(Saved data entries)
══════

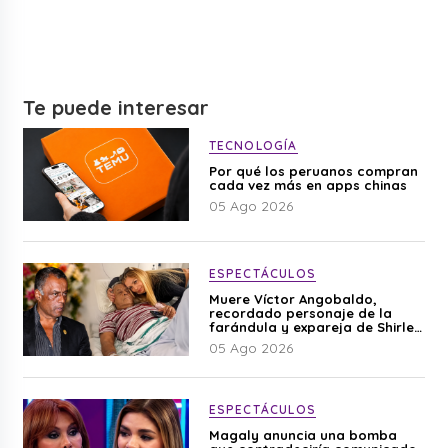
Te puede interesar
TECNOLOGÍA
Por qué los peruanos compran
cada vez más en apps chinas
05 Ago 2026
ESPECTÁCULOS
Muere Víctor Angobaldo,
recordado personaje de la
farándula y expareja de Shirley
Cherres
05 Ago 2026
ESPECTÁCULOS
Magaly anuncia una bomba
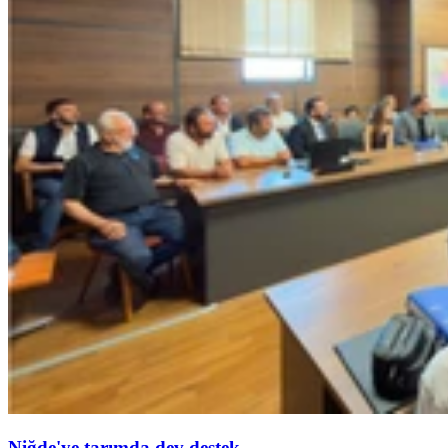
Niğde'ye tarımda dev destek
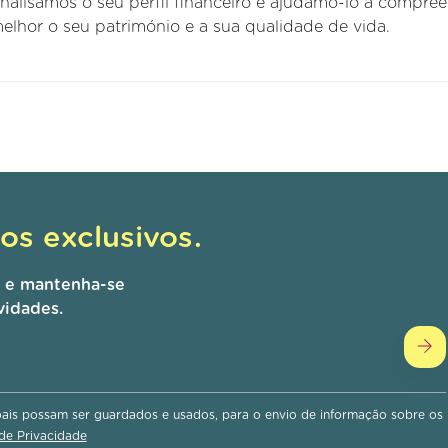
analisamos o seu perfil financeiro e ajudamo-lo a compre
elhor o seu património e a sua qualidade de vida.
s exclusivos.
r e mantenha-se
vidades.
is possam ser guardados e usados, para o envio de informação sobre os
 de Privacidade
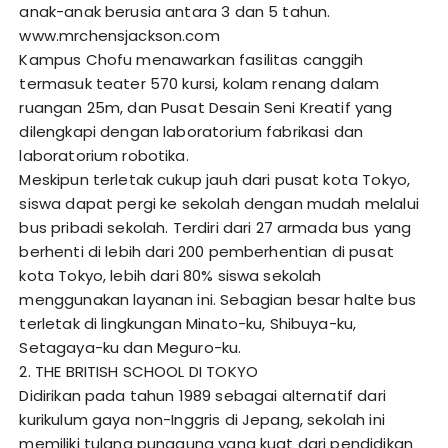
anak-anak berusia antara 3 dan 5 tahun.
www.mrchensjackson.com
Kampus Chofu menawarkan fasilitas canggih
termasuk teater 570 kursi, kolam renang dalam
ruangan 25m, dan Pusat Desain Seni Kreatif yang
dilengkapi dengan laboratorium fabrikasi dan
laboratorium robotika.
Meskipun terletak cukup jauh dari pusat kota Tokyo,
siswa dapat pergi ke sekolah dengan mudah melalui
bus pribadi sekolah. Terdiri dari 27 armada bus yang
berhenti di lebih dari 200 pemberhentian di pusat
kota Tokyo, lebih dari 80% siswa sekolah
menggunakan layanan ini. Sebagian besar halte bus
terletak di lingkungan Minato-ku, Shibuya-ku,
Setagaya-ku dan Meguro-ku.
2. THE BRITISH SCHOOL DI TOKYO
Didirikan pada tahun 1989 sebagai alternatif dari
kurikulum gaya non-Inggris di Jepang, sekolah ini
memiliki tulang punggung yang kuat dari pendidikan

══════

Aim of the task:
Look through the data above for the string "laboratorium" and copy every line where it appears.

Response area:
dilengkapi dengan laboratorium fabrikasi dan
laboratorium robotika.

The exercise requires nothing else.